Armed with nothing but paranoia, I decided to research this little bad boy and see just how awful it was. Come to find out my worries weren't too justified as I found out while Reflectoring the method in mscorlib.dll. They actually did what my cohort and I thought we were going to have to do in examining the incoming T parameter's type and finding the right translation from the string results of the ConfigurationManager.AppSettings[key]. So maybe I'm not as crazy as I thought since the framework folks did just what I had planned.

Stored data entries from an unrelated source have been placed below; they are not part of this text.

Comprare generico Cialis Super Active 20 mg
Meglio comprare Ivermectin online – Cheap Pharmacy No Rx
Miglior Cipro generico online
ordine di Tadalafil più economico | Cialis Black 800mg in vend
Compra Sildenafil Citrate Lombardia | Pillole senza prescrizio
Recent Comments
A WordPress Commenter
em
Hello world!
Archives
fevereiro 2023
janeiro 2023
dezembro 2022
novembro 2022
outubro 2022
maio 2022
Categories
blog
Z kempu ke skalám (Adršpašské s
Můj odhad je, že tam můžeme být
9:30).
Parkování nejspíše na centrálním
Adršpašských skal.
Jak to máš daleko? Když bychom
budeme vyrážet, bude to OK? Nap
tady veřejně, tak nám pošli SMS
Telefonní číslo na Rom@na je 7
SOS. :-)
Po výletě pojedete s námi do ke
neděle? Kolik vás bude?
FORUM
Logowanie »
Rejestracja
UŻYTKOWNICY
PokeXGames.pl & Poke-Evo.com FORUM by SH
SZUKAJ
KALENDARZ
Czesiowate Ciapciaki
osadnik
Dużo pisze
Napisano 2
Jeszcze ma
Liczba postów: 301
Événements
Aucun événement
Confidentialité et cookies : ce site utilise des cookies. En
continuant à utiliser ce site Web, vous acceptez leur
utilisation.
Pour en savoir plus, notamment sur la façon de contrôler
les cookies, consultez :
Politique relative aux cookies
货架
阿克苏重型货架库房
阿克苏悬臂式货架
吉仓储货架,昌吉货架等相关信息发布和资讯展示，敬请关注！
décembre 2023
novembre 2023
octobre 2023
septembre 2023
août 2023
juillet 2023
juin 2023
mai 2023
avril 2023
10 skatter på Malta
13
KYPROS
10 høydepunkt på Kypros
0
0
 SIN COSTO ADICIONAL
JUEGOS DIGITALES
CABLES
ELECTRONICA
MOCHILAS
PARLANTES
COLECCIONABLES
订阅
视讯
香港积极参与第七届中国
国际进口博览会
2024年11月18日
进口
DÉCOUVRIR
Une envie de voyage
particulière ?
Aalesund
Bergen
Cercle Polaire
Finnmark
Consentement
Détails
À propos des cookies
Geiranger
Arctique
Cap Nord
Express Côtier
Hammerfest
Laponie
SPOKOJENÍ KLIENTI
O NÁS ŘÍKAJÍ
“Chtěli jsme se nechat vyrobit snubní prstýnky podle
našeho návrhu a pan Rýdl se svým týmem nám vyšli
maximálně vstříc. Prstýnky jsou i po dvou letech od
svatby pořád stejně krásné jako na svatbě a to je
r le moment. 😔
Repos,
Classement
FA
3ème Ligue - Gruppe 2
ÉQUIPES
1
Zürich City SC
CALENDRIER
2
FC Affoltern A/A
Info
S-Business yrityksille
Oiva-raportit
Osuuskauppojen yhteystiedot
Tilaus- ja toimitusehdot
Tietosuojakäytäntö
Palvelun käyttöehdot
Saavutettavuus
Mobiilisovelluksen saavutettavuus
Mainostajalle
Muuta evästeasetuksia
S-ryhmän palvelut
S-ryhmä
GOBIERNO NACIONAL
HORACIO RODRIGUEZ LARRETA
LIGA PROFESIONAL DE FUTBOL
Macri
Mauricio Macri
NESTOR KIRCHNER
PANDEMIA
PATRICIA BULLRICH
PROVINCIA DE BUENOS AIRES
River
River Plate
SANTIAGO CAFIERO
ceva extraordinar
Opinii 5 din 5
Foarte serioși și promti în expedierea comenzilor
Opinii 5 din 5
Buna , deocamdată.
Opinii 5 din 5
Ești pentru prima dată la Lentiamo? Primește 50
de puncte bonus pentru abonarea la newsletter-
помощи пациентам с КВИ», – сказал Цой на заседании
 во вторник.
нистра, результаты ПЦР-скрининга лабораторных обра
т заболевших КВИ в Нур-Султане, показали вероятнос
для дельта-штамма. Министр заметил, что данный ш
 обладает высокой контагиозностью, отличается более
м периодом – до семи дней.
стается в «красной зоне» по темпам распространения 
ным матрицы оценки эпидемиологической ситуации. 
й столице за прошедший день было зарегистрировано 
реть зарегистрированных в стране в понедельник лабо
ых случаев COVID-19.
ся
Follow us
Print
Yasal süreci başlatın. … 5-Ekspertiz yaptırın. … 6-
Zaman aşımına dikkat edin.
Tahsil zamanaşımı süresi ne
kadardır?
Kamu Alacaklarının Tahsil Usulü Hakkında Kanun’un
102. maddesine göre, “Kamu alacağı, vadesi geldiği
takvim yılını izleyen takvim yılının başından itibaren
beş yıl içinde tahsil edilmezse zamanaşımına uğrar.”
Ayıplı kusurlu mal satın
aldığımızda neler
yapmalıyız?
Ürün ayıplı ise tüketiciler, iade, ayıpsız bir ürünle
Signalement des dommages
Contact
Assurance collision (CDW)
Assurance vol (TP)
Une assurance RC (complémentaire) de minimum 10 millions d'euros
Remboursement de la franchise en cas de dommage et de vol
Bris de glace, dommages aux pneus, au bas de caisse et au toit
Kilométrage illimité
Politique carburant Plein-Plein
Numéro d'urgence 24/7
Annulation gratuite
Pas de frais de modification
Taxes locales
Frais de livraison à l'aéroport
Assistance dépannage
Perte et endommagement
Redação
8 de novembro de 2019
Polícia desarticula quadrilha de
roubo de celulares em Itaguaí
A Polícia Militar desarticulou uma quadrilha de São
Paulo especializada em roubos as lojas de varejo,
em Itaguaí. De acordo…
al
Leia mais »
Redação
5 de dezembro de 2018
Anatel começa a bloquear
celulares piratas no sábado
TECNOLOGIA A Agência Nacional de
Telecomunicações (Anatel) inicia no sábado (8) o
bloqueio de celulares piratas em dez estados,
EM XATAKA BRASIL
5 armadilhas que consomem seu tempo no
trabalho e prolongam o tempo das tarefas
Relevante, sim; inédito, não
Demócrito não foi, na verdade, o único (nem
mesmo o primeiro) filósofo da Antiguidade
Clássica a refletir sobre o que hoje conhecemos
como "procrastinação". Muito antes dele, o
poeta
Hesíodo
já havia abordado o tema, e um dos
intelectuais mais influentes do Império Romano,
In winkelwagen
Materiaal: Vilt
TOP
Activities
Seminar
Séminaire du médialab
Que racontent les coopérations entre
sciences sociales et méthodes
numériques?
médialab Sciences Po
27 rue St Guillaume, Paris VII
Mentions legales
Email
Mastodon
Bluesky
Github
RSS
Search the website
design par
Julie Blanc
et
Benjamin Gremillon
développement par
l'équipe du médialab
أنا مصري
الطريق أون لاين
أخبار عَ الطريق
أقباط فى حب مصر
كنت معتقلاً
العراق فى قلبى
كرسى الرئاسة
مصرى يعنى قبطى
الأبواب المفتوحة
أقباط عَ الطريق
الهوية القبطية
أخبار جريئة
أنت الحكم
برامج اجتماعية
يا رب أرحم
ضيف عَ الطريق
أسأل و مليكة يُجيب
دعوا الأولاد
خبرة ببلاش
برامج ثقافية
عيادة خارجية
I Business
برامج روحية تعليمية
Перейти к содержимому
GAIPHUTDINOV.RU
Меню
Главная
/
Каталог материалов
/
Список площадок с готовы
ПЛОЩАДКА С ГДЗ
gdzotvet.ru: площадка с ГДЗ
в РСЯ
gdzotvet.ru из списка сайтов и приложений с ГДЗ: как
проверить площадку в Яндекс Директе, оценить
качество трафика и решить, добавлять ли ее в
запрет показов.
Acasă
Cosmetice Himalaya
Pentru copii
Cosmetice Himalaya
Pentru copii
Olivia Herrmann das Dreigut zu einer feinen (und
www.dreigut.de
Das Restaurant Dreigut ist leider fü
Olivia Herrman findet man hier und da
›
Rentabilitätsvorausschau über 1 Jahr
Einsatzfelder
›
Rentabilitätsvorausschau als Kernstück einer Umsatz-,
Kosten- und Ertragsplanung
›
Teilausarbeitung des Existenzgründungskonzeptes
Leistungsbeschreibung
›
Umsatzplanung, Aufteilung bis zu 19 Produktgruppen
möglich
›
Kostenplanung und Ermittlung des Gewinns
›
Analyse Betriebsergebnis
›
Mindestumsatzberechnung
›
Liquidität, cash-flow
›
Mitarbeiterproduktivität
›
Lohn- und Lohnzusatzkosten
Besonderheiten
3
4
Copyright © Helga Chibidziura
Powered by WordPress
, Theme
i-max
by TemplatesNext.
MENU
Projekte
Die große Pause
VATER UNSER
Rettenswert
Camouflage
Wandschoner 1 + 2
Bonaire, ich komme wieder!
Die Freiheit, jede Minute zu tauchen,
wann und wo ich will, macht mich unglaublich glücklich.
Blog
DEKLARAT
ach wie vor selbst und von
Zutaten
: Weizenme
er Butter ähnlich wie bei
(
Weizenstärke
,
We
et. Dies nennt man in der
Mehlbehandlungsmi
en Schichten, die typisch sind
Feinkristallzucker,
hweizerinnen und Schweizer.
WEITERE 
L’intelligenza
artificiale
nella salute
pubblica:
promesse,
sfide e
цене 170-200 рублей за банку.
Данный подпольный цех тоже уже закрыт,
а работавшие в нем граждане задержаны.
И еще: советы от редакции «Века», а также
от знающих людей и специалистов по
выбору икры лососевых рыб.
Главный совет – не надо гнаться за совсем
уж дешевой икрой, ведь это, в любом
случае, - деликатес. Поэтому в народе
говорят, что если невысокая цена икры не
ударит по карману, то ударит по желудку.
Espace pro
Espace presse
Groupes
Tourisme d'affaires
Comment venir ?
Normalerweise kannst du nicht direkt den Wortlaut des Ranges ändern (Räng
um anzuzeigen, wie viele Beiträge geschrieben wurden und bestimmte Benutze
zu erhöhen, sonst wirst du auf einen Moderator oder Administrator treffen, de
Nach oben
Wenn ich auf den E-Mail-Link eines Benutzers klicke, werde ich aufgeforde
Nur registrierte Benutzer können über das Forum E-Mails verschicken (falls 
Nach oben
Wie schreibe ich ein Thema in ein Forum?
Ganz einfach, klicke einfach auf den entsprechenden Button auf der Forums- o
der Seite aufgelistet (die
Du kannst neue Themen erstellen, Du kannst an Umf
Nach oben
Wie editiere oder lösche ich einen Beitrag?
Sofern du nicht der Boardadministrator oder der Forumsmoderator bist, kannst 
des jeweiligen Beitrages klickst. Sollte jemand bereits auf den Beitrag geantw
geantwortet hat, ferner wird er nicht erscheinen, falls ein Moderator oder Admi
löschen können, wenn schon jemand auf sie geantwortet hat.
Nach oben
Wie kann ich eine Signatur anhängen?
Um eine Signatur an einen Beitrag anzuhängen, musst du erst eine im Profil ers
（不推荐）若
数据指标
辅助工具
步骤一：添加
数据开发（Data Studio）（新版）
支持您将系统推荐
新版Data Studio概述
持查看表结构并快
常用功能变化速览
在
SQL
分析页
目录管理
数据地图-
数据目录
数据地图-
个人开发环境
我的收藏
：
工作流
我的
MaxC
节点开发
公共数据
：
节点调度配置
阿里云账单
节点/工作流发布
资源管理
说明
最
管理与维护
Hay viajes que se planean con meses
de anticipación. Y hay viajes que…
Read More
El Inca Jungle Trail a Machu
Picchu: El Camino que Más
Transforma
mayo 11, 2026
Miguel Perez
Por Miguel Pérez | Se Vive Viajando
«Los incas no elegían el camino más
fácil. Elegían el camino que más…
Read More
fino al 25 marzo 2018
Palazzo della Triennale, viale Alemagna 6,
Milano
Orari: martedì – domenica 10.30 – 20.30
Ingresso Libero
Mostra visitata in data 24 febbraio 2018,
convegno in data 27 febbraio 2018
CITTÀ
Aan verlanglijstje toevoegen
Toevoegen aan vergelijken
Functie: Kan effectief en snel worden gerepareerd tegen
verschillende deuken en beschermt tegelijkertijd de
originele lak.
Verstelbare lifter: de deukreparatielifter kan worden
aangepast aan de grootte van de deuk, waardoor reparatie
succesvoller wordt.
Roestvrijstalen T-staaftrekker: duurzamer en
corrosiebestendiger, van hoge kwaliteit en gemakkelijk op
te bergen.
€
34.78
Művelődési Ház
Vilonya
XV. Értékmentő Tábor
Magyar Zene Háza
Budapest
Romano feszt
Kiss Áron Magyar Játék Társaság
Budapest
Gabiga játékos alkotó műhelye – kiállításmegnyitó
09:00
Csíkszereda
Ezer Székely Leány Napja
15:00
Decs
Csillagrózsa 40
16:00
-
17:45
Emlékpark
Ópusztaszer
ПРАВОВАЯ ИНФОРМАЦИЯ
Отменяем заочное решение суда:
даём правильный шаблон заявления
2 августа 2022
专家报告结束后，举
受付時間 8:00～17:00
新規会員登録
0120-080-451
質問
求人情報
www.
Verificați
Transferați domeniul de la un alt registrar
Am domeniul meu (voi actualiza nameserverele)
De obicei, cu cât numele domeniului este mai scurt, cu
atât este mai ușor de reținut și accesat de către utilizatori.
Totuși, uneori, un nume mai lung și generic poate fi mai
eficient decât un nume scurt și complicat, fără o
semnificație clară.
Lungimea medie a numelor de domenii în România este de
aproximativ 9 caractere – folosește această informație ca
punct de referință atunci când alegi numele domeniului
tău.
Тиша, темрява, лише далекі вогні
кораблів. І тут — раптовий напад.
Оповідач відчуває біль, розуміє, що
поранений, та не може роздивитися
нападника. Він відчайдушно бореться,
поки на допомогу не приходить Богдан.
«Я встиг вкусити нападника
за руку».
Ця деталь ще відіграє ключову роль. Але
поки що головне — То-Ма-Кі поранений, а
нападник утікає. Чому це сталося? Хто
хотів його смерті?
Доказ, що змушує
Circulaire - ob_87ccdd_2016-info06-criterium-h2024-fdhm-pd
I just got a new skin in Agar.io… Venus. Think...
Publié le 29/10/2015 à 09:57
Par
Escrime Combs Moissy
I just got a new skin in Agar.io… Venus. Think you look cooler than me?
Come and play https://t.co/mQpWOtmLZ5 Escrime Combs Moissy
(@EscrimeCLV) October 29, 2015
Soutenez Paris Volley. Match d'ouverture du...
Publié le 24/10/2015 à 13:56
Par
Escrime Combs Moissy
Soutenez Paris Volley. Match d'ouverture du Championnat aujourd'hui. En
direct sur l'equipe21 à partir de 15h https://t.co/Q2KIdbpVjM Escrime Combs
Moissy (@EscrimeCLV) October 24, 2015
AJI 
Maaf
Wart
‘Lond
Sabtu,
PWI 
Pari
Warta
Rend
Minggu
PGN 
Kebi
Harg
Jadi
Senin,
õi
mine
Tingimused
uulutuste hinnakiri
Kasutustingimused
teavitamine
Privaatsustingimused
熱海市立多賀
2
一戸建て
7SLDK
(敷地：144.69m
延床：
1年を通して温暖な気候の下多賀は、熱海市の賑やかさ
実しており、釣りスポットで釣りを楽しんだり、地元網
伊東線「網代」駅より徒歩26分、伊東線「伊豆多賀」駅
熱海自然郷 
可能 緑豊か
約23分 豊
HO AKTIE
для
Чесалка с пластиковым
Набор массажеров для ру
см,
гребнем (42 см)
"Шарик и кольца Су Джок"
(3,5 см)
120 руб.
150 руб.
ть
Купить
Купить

However, one thing jumped out when I looked closely at the disassembly:
IConvertible convertible1 = value as IConvertible;
if (convertible1 == null)
if (value.GetType() != conversionType)
throw new InvalidCastException(Environment.GetResourceString("InvalidCast_IConvertible"));
return value;
As I pondered the deeper meaning of what I had just found I realized that it might be a bad thing if I passed in a type parameter for T which was not of the IConvertible ilk. Which led me to the final version below:
public static T GetSetting<T>(string key) where T : IConvertible
With the IConvertible constraint on the T parameter I could rest easy that this method should provide years of use without any harmful side effects and that I could lay to rest the ongoing controversy in my mind of peas or C# (yeah, right.)